Stored dataset items
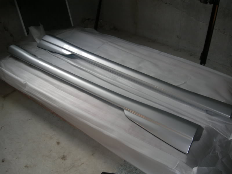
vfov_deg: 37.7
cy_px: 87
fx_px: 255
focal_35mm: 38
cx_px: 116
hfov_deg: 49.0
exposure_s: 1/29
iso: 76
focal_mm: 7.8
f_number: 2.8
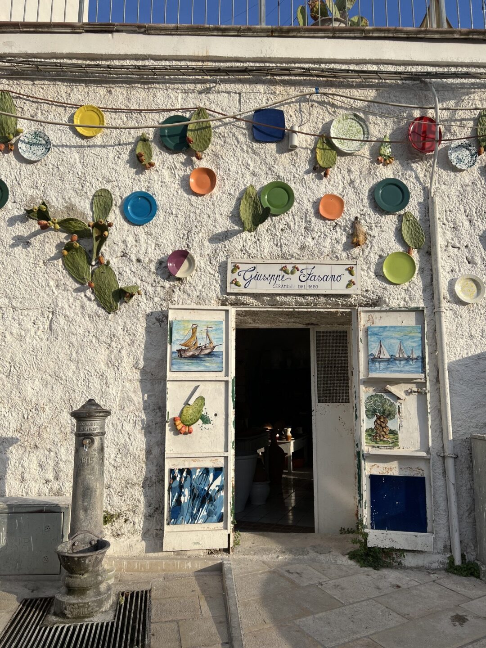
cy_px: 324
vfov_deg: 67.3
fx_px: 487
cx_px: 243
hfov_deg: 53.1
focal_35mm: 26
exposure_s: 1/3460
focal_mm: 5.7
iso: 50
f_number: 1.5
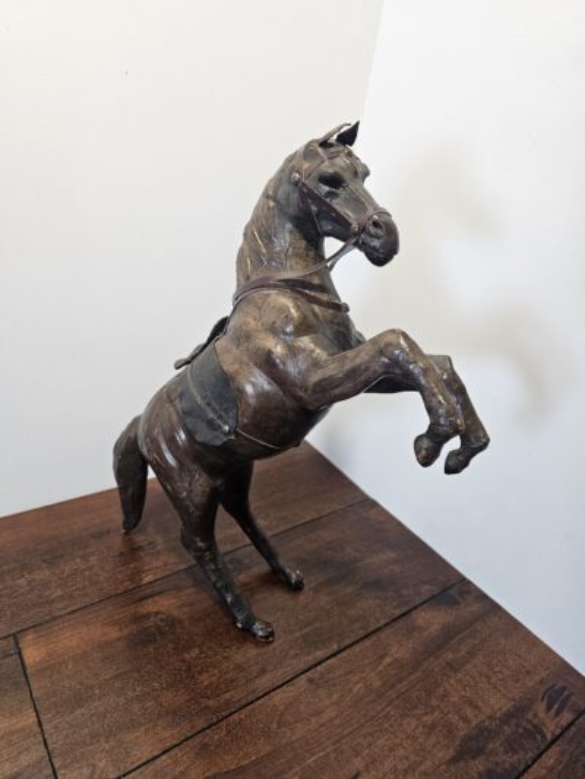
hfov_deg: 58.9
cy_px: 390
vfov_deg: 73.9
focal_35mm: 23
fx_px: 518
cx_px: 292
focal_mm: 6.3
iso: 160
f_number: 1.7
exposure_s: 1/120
* * *
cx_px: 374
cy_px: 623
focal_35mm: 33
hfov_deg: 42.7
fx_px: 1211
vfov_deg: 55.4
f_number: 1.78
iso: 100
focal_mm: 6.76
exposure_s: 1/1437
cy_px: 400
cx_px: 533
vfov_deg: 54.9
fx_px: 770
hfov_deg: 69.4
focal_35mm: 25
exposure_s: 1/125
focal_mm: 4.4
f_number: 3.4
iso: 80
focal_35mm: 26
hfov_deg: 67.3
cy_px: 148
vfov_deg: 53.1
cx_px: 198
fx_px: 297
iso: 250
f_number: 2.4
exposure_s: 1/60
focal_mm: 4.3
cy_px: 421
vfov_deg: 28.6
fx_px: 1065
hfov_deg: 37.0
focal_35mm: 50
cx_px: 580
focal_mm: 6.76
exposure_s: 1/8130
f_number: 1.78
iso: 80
* * *
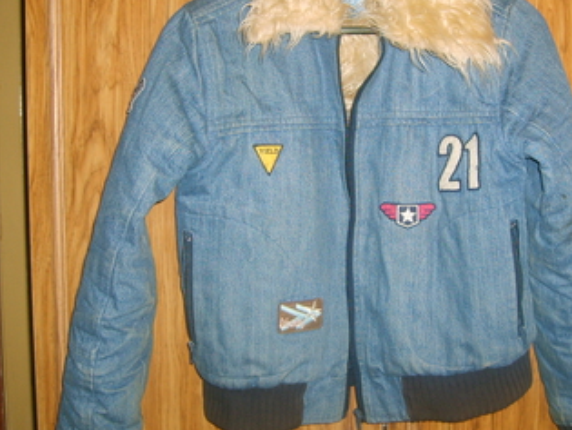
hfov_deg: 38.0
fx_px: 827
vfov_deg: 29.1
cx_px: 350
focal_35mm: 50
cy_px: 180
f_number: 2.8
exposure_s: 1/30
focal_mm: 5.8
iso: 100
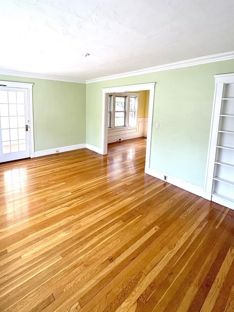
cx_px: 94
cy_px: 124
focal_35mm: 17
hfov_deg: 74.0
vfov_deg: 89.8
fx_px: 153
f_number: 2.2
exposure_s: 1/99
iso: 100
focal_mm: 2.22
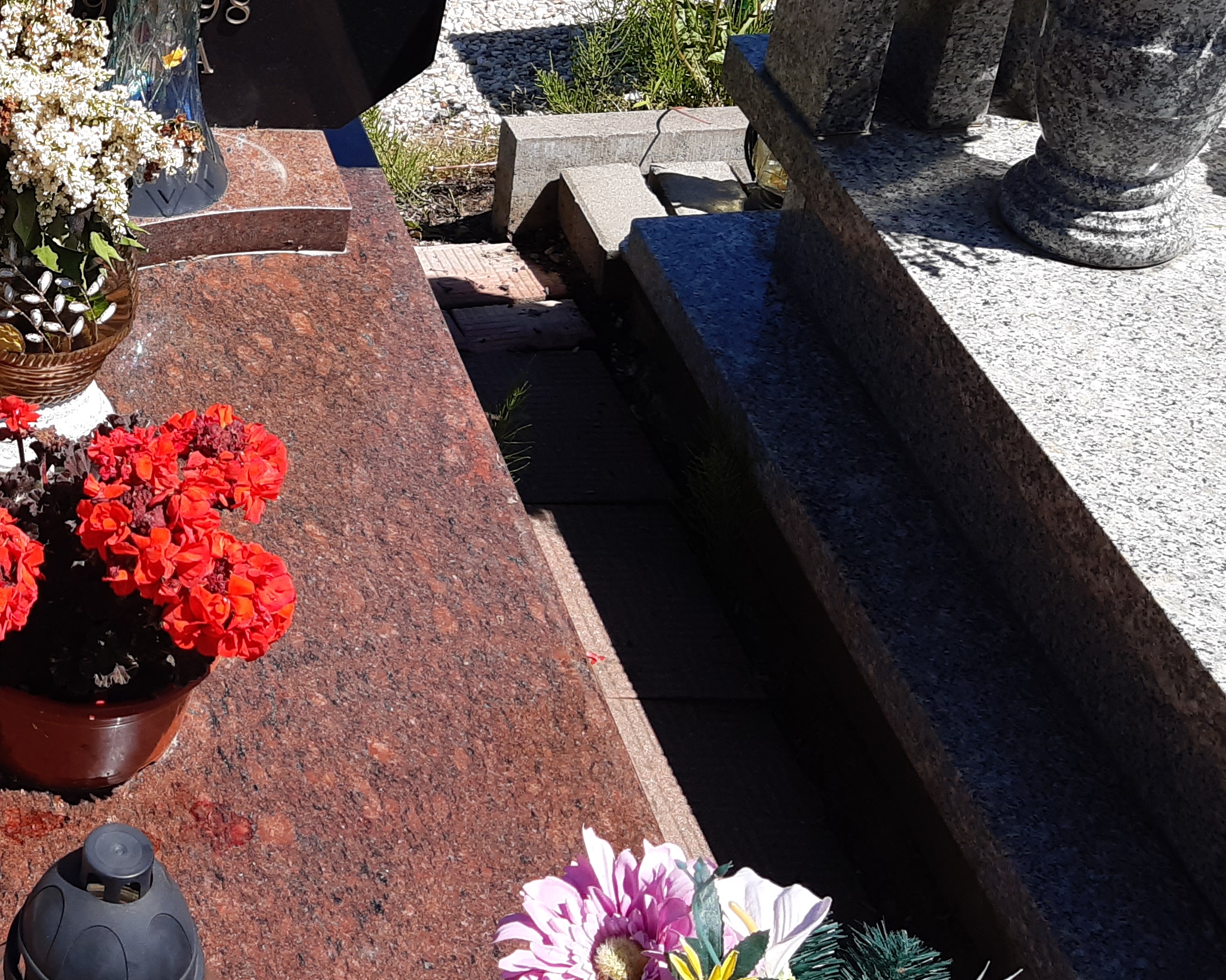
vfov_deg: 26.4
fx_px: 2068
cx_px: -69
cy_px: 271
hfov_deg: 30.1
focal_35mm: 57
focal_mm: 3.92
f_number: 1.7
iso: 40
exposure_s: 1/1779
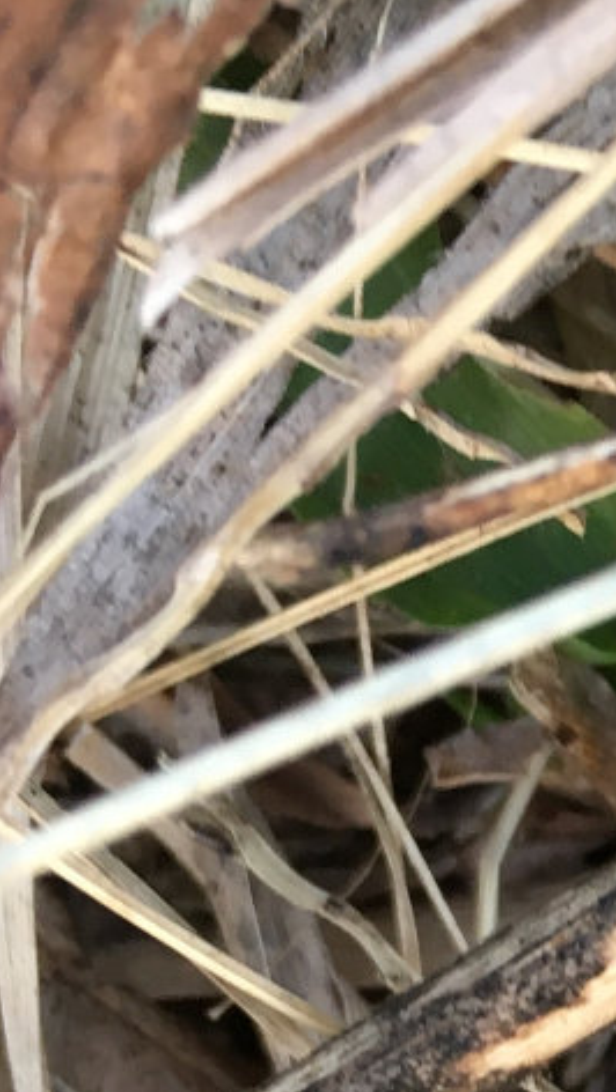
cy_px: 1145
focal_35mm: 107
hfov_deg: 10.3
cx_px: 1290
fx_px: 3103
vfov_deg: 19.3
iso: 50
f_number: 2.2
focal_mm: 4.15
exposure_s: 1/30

JOB
Write out word for word the lines above that run from the one with "vfov_deg: 37.7" to the one with "exposure_s: 1/120". Include both end lines; exclude the images.

EXERCISE OUTPUT
vfov_deg: 37.7
cy_px: 87
fx_px: 255
focal_35mm: 38
cx_px: 116
hfov_deg: 49.0
exposure_s: 1/29
iso: 76
focal_mm: 7.8
f_number: 2.8
cy_px: 324
vfov_deg: 67.3
fx_px: 487
cx_px: 243
hfov_deg: 53.1
focal_35mm: 26
exposure_s: 1/3460
focal_mm: 5.7
iso: 50
f_number: 1.5
hfov_deg: 58.9
cy_px: 390
vfov_deg: 73.9
focal_35mm: 23
fx_px: 518
cx_px: 292
focal_mm: 6.3
iso: 160
f_number: 1.7
exposure_s: 1/120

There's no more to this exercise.